SUPPLIED PASSAGE:
□ □ □ □

Skip if you are familiar with dash cameras!

What is it?

A dash camera (a.k.a. dashboard camera, blackbox recorder, DVR, digital video recorder) is a dedicated vehicle camera. It films every moment of your drive providing video evidence should anything unexpected occur (police ticket, car accident, giant flaming meteor). You can use this footage to help prove your innocence if there are no witnesses (or uncooperative ones!)

Why Purchase a Dedicated Vehicle Camera?

While there is enough information for an entire article, a dash camera is for convenience. While smartphones/camcorders could be used in place of a dash camera; you would frequently be required setup/maintain your camera.

A dashboard camera is hands-free and makes it far more likely you’ll be recording due to a couple important features:

  • Automatically turns on and starts recording when the camera receives power.
  • Looping Video, the camera automatically records over the oldest file when the memory card fills up.
  • Durable – There are models designed to survive intense heat and cold. Many camcorders/phones stop operating on hot days even when there is air conditioning

Installation & Operation

Dash cameras are in use by a million plus Russian, Chinese and Taiwanese drivers and are designed for the average citizen to use and install. Installation consists of taping/suctioning your camera, plugging the adapter into your cigarette socket and inserting the memory card. There is no electrical tinkering, wiring or technical knowledge needed.

□ □ □ □

ASSIGNMENT 1:
Answer these questions using the dash camera passage:
(a) What does the camera do when its memory card fills up?
(b) Drivers from which countries are said to use dash cameras?
(c) What three steps does installation consist of?
ASSIGNMENT 2:
Carry on the dash camera passage from its last sentence.
The material has no role here.

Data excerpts
□ □ □ □

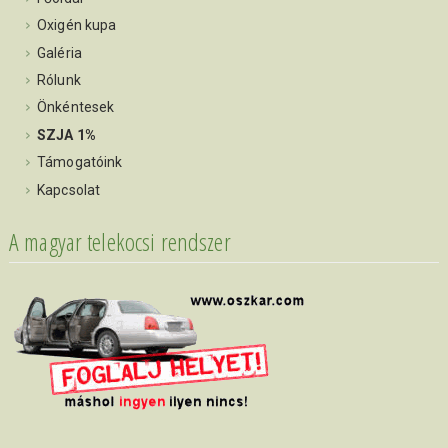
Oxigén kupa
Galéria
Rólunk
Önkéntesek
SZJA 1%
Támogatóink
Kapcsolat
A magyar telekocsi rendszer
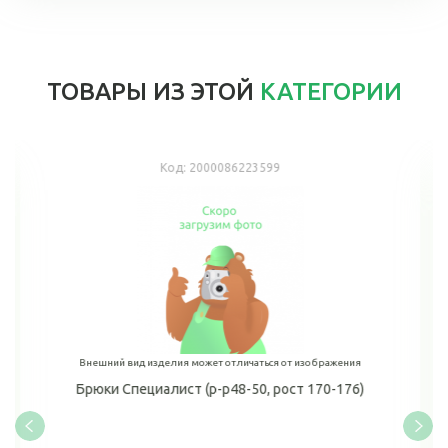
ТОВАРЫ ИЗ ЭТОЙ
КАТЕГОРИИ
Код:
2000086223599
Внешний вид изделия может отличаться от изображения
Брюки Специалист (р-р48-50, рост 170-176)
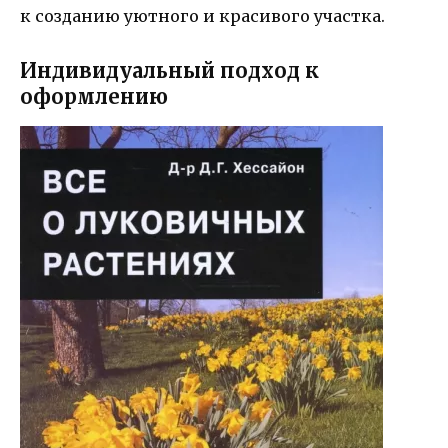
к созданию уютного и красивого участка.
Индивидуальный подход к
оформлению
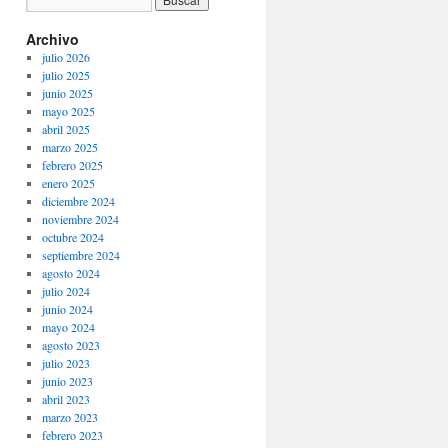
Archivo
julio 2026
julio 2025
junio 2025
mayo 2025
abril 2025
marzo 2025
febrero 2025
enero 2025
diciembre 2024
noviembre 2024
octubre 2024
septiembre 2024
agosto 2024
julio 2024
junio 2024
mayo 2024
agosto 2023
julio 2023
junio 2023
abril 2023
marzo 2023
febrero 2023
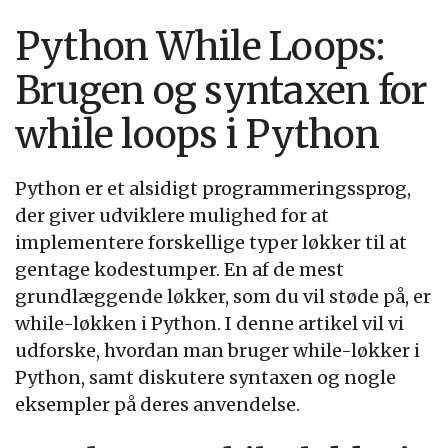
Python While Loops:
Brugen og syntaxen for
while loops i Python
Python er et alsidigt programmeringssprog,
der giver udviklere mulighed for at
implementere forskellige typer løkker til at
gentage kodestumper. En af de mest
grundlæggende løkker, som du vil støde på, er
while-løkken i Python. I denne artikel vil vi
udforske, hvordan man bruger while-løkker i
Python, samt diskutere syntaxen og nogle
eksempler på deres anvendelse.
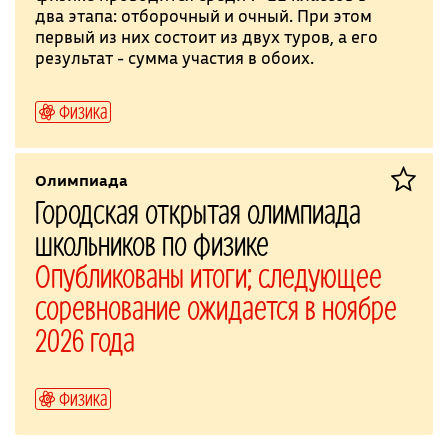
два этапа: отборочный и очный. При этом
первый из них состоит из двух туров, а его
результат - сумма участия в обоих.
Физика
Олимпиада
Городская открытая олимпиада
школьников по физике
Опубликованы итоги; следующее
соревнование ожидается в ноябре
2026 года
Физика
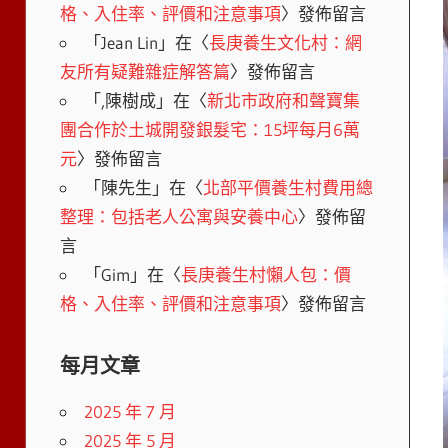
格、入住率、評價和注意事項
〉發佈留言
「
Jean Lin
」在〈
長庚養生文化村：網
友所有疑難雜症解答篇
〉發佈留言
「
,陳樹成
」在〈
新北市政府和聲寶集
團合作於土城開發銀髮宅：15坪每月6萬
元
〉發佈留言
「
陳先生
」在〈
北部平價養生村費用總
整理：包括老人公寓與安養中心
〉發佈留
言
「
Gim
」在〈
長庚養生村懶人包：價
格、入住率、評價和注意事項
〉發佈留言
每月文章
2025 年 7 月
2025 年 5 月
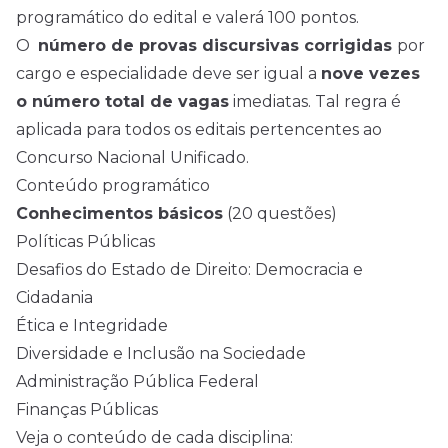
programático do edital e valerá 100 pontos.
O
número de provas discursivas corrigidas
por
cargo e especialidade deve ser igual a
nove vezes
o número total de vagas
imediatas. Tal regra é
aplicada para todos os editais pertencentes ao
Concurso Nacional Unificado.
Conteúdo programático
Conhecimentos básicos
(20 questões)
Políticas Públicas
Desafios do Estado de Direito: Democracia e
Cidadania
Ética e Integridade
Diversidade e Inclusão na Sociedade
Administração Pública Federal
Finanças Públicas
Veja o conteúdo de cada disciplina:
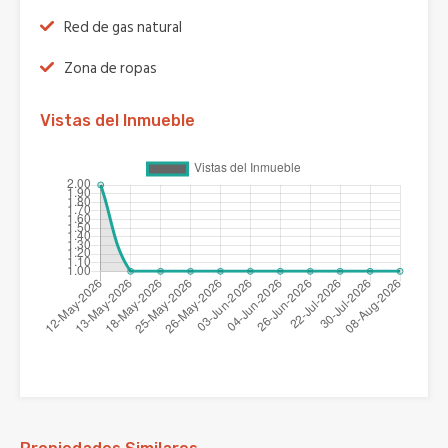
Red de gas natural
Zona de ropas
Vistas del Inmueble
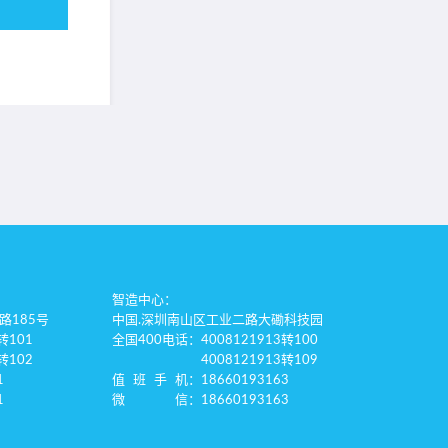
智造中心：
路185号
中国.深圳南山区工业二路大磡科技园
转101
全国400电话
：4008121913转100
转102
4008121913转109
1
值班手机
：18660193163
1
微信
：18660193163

□ □ □ □

RESPONSE AREA 1:
(a) It automatically records over the oldest file.
(b) Russia, China and Taiwan.
(c) Taping or suctioning the camera in place, plugging the adapter into the cigarette socket, and inserting the memory card.

RESPONSE AREA 2:
Legalities

Be sure you aren’t breaking the law by recording audio and/or video when you are out on the road. While the majority of locales allow for the unrestricted use of recording devices in public there may be restrictions depending on your location. This form of legal advice is outside the scope of this article.

If you need a place to start examine Telephone Recording Laws giving guidelines when all parties are required to be informed that a conversation is being recorded (all-party notification) as opposed to one-party notification (just you).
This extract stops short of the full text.